Kind of Blue
Scott Rettberg

Launch Work

Kind of BlueKind of Blue is a serial email novel that was written and initially distributed to a group of eight writers during the summer of 2002. I started this project on a whim. Earlier in the summer, I had been a subscriber to Rob Wittig's Blue Company. The email messages of which that novel was composed — from Berto, the lovesick copywriter transferred to 14th Century Italy, and addressed to his romantic interest/correspondent in the 21st Century — had been a great comfort (distraction) to me as I worked (slowly) on my dissertation and various other projects. When the Blue Company messages stopped coming, I found myself missing its characters, and thought to myself "What if Berto wasn't actually ever sent back to the 14th Century? What if Berto was in fact simply a mad sojourner trying to escape from the ruins of the 21st Century's earliest days?"

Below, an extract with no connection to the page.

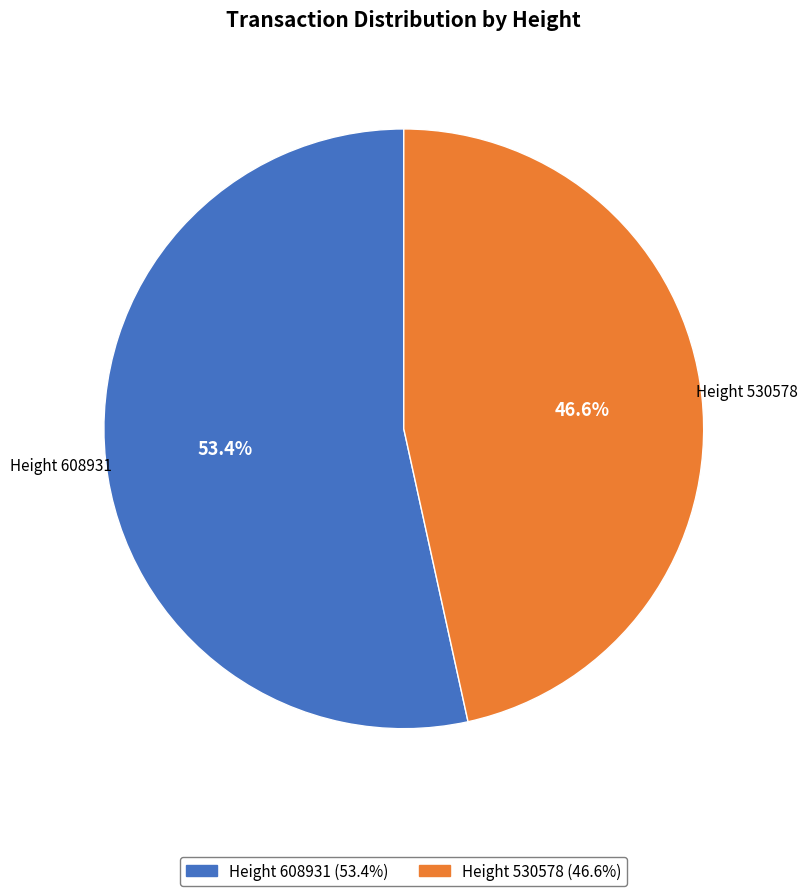

Count the number of slices in the pie.

2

As a kind of joke or homage (I'm not sure which), I wrote an email message on the basis of that premise, intending to write only that one message to a few friends who had also been Blue readers — William Gillespie, Rob Wittig, Joellyn Rock, Shelley Jackson and Nick Montfort. But the voices kept coming, and I spent the remainder of my summer writing Kind of Blue, sending off each message the moment I finished writing it, and setting each scene in the moment of its composition. When the writing got going, I added a few more friends to the list — Bobby Arellano, Dirk Stratton, and Larry McCaffery. Rob Wittig and I wrote the final scene of the novel together, and its drawings are in his (and Berto's) hand.

It was a peculiar experience, writing to an audience I knew well, writing a novel loosely based on a novel written by one of my best friends. As I wrote, I was able to think of my audience in a very specific way, and that specificity affected the writing. The writing style of one character, for instance, was informed by the style of Larry McCaffery's emails. There are some in-jokes here for which I do not apologize. In particular messages, I may have been trying to amuse Nick or William, or have imagined how Shelley might respond to a certain kind of note. Among other things, this work is a kind of valentine to friends, a farewell to my hometown, a means of catharsis, an avoidance mechanism, and a way for me to rediscover what I love about writing, and about the network as a writing medium. One year after its original composition and circulation, Kind of Blue is a slightly different animal than it was in the summer of 2002, for better and for worse. I've done some line editing, though the majority of the text remains as it was originally written. More interestingly, much has happened in the world outside the world of Kind of Blue, and the events of our sad and turbulent history have put this work — a recontextualization of another work — in yet another context again. Text can't stand still, and the world changes the stories that populate it.